[The title of Michael Ware’s documentary on the Iraq War is Only the Dead See the End of War. Ware is an Australian journalist who covered the war for Time magazine and was a frequent on-air correspondent for CNN. Ware suffers from PTSD and no longer covers war zones.]
The first spoken words in Michael Ware’s HBO documentary are: “We all have dark places buried within” from which he deduces about himself, (I have) “a place inside me I never knew I had.”
It irks me to hear guys, particularly those about my own age, say what they “would have done” in combat, if they were in fact in combat. The veteran does not have the luxury of the subjunctive “could haves” and “would haves.” In Ware’s words, combat infantry veterans (and war correspondents) have been to the dark places.
The indelible self-knowledge gained through the combat experience is sliced finely with a double edge sword. On the one side, one knows what one has done and is therefore capable of doing again, on the other side one knows what one has done and is therefore capable of doing again.
I am not sure that the general populace understands all the ramifications of oft-quoted phrases like “all our brave service men and women” or “the country’s best.” What is missing from these platitudes is the nanosecond reality of kill or be killed situations these folks face. Sure bravery kicks in, but so does the survival instinct. And, thankfully, not all find themselves in such circumstances.
There are more rear echelon personnel in combat zones than combatants and many of them are civilian contractors. The on-the-ground fighters constitute about 10% of the deployed.

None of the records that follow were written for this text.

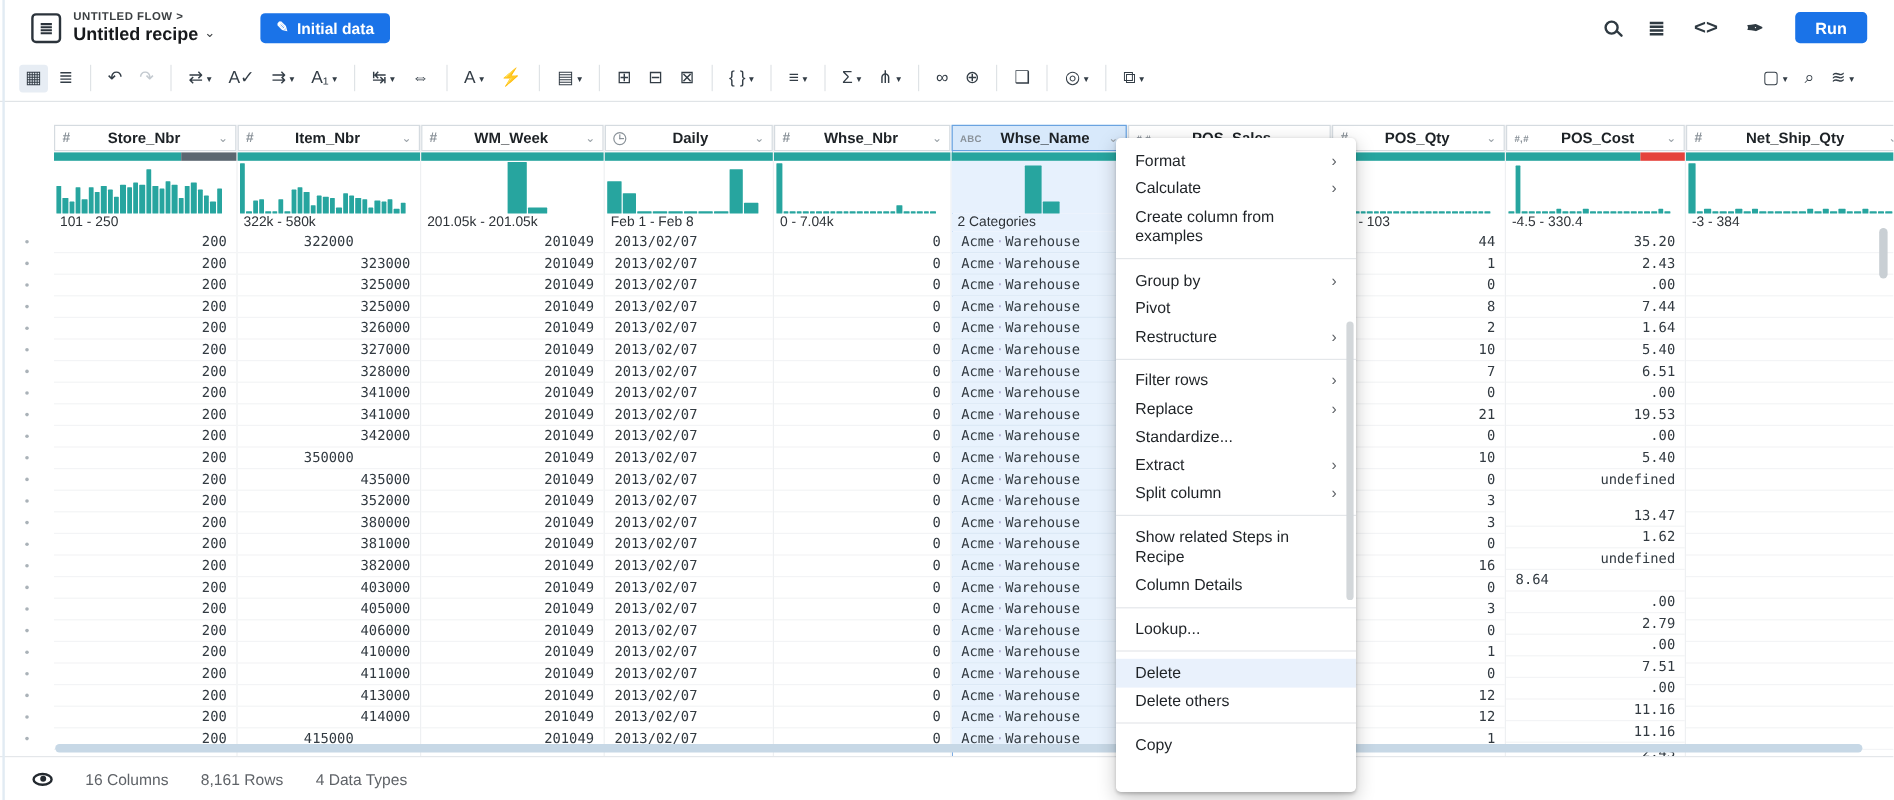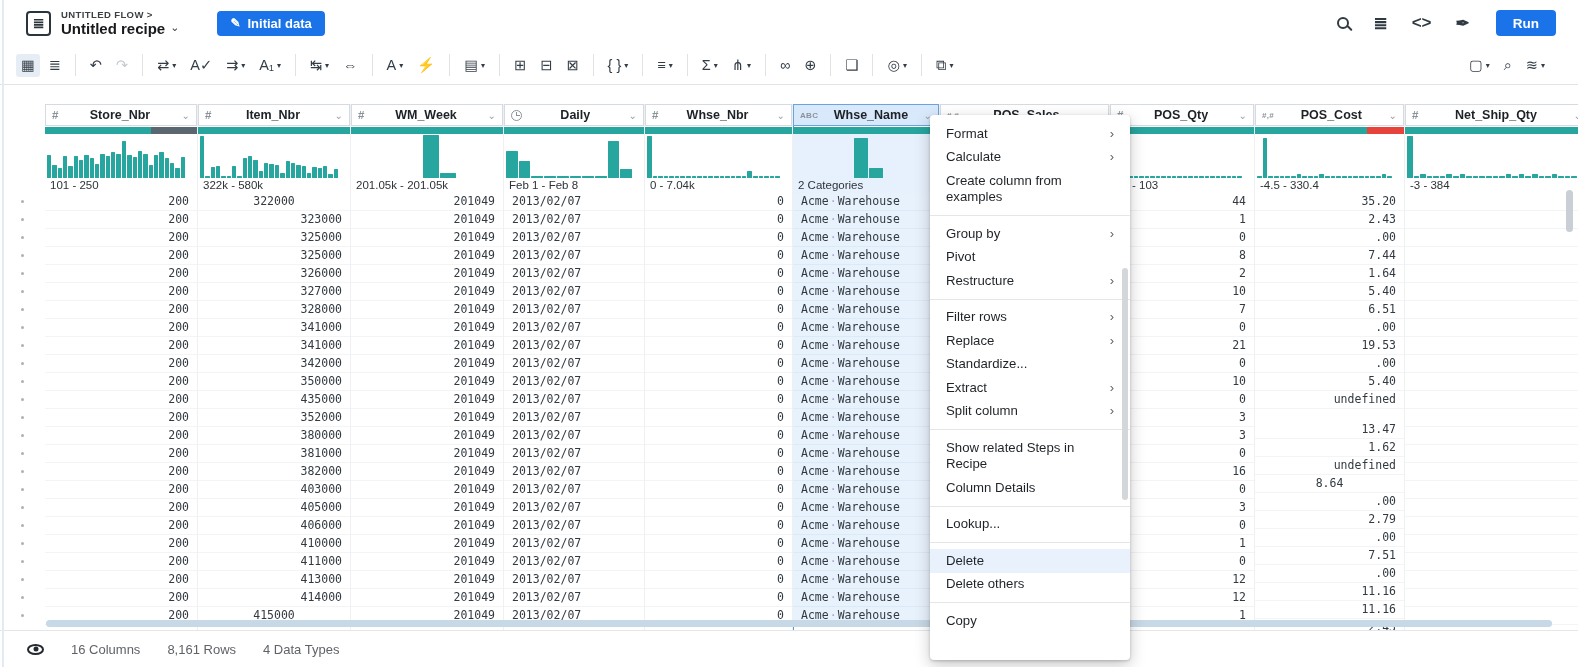--- a/index.html
+++ b/index.html
@@ -343,21 +343,21 @@
           <div class="cell" style="text-align: center;">322000</div>
           <div class="cell" style="text-align: right;">323000</div>
           <div class="cell" style="text-align: right;">325000</div>
           <div class="cell" style="text-align: right;">325000</div>
           <div class="cell" style="text-align: right;">326000</div>
           <div class="cell" style="text-align: right;">327000</div>
           <div class="cell" style="text-align: right;">328000</div>
           <div class="cell" style="text-align: right;">341000</div>
           <div class="cell" style="text-align: right;">341000</div>
           <div class="cell" style="text-align: right;">342000</div>
-          <div class="cell" style="text-align: right;">350000</div>
+          <div class="cell" style="text-align: center;">350000</div>
           <div class="cell" style="text-align: right;">435000</div>
           <div class="cell" style="text-align: right;">352000</div>
           <div class="cell" style="text-align: right;">380000</div>
           <div class="cell" style="text-align: right;">381000</div>
           <div class="cell" style="text-align: right;">382000</div>
           <div class="cell" style="text-align: right;">403000</div>
           <div class="cell" style="text-align: right;">405000</div>
           <div class="cell" style="text-align: right;">406000</div>
           <div class="cell" style="text-align: right;">410000</div>
           <div class="cell" style="text-align: right;">411000</div>
@@ -720,21 +720,21 @@
           <div class="cell" style="text-align: right;">5.40</div>
           <div class="cell" style="text-align: right;">6.51</div>
           <div class="cell" style="text-align: right;">.00</div>
           <div class="cell" style="text-align: right;">19.53</div>
           <div class="cell" style="text-align: right;">.00</div>
           <div class="cell" style="text-align: right;">5.40</div>
           <div class="cell" style="text-align: right;">undefined</div>
           <div class="cell" style="text-align: right; margin-top: 12px;">13.47</div>
           <div class="cell" style="text-align: right;">1.62</div>
           <div class="cell" style="text-align: right;">undefined</div>
-          <div class="cell" style="text-align: center;">8.64</div>
+          <div class="cell" style="text-align: left;">8.64</div>
           <div class="cell" style="text-align: right;">.00</div>
           <div class="cell" style="text-align: right;">2.79</div>
           <div class="cell" style="text-align: right;">.00</div>
           <div class="cell" style="text-align: right;">7.51</div>
           <div class="cell" style="text-align: right;">.00</div>
           <div class="cell" style="text-align: right;">11.16</div>
           <div class="cell" style="text-align: right;">11.16</div>
           <div class="cell" style="text-align: right;">2.43</div>
         </div>
       </div>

That does not mean to say that all are not serving honorably, they are, if they are doing their jobs. It is to say that not all are regularly dodging bullets, IEDs, and RPGs. And for me personally it is to say that not all are forced to make the instantaneous decision to fire a weapon at another human being, even an enemy. That is a dark place.
I am generally not a big fan of war movies. I don’t like how they deceive so many viewers into thinking that by watching a movie they somehow know what war is like. Only the Dead See the End of War was different for me. Very little plot line, no makeup and fake blood. The film takes us, along with Ware, to dark places within the general framework of the ultimate consequence of human failure: war.
Having watched and thought deeply about Only the Dead See the End of War, using Ware’s final words, I have concluded that I too “became a man I never thought I’d be”; the double edge sword cuts deep.